Clearmatrix is deliberately charting a different path, packaging that wayfinding into software-as-a-service so that more organizations, including small and midsize businesses, can access enterprise-grade AI guidance without enterprise-size budgets.

The platform assesses a company’s current state across infrastructure, data, workforce readiness, governance, and risk, benchmarks it against peers, and generates a roadmap that leaders can execute.
In 2025, that roadmap began to expand beyond single organizations. Clearmatrix started investing in a partner portal that would give private equity firms and channel partners a portfolio-wide view of AI readiness and progress, recognizing that sponsors now need to accelerate digital and AI maturity across dozens of assets on tight timelines.

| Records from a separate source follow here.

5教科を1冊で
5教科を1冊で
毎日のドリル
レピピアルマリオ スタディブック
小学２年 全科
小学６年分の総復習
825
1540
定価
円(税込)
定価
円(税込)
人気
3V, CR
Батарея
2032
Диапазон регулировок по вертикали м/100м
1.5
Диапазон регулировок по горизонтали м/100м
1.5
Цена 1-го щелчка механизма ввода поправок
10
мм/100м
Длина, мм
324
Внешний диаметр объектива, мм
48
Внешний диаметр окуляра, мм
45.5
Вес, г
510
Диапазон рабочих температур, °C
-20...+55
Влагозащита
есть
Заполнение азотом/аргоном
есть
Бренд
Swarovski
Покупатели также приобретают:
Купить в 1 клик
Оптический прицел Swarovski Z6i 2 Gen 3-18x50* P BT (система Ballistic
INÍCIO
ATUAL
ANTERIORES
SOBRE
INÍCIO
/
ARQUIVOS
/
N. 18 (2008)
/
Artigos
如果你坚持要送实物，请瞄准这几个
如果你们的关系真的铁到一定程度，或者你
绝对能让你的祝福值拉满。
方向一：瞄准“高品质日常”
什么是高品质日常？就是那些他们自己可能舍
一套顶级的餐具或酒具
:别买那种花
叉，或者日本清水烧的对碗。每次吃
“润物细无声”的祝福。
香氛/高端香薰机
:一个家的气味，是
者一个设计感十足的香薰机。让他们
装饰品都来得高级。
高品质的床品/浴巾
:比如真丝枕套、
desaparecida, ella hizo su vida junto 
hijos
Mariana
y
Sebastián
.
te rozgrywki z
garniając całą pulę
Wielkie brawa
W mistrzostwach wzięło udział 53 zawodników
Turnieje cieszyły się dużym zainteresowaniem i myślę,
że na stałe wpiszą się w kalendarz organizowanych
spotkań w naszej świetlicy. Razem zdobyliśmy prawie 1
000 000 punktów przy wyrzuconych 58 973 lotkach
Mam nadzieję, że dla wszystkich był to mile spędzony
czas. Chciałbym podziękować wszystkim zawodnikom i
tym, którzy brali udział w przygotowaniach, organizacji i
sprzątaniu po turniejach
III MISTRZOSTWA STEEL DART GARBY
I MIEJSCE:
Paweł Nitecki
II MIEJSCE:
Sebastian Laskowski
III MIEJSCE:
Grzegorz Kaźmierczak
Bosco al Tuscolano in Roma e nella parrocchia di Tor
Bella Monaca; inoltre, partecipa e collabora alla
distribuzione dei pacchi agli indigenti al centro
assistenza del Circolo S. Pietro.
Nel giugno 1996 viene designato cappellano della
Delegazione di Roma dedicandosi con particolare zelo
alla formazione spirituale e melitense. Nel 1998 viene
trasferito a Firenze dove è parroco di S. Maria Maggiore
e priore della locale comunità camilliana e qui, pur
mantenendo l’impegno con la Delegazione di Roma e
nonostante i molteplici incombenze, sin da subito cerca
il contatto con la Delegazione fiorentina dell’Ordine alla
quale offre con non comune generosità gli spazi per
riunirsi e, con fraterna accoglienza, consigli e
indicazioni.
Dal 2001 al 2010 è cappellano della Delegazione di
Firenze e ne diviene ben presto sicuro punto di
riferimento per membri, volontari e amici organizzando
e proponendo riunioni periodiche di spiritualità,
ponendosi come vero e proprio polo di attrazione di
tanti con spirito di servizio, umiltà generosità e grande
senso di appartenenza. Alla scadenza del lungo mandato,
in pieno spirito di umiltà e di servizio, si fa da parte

Under the hood, the business model is also in transition. Clearmatrix intentionally launched with a consulting-heavy motion, using services work both to fund development and to learn how AI consulting should be done.
But as the platform matures, Ferrel and his co-founders are also pivoting based on what will best serve their clients. By their own target, moving to roughly 75 percent platform and product revenue and 25 percent services.
The Next Chapter of Clearmatrix
There is one thought Ferrel returns to more than any other.
“Clear vision is going to beat clever code any day,” the co-founder says.
In his work with other co-founders and executives, through accelerators, peer cohorts, and client engagements, he continues to see those starting with a shiny tool and then going in search of a problem. Clearmatrix’s own framework flips that sequence.
Every engagement begins with clarity on the business problem and the impact an organization is trying to achieve, before any discussion of specific models, vendors, or architectures. Only then does AI strategy become an extension of corporate strategy.

In the new year, Ferrel’s calendar is increasingly dominated by relationship work, investor relations, business development, and the strategic partnerships that can turn Clearmatrix from a promising platform into a category-defining one. At the same time, he maintains twice-monthly sessions with an executive coach to ensure his own leadership habits do not become a bottleneck to the company’s ambitions.
The co-founder carries into that work the perspective of a first-generation Mexican American whose parents built more with far less. When the constraints of startup life feel acute, the doors that do not open, the resources that are not yet there, he just remembers his parents.
The next chapter of Clearmatrix will hinge on whether Ferrel and his team can continue to translate that grit, and the clarity it forged, into a platform that finally gives businesses something the AI market has rarely offered: a confident way forward.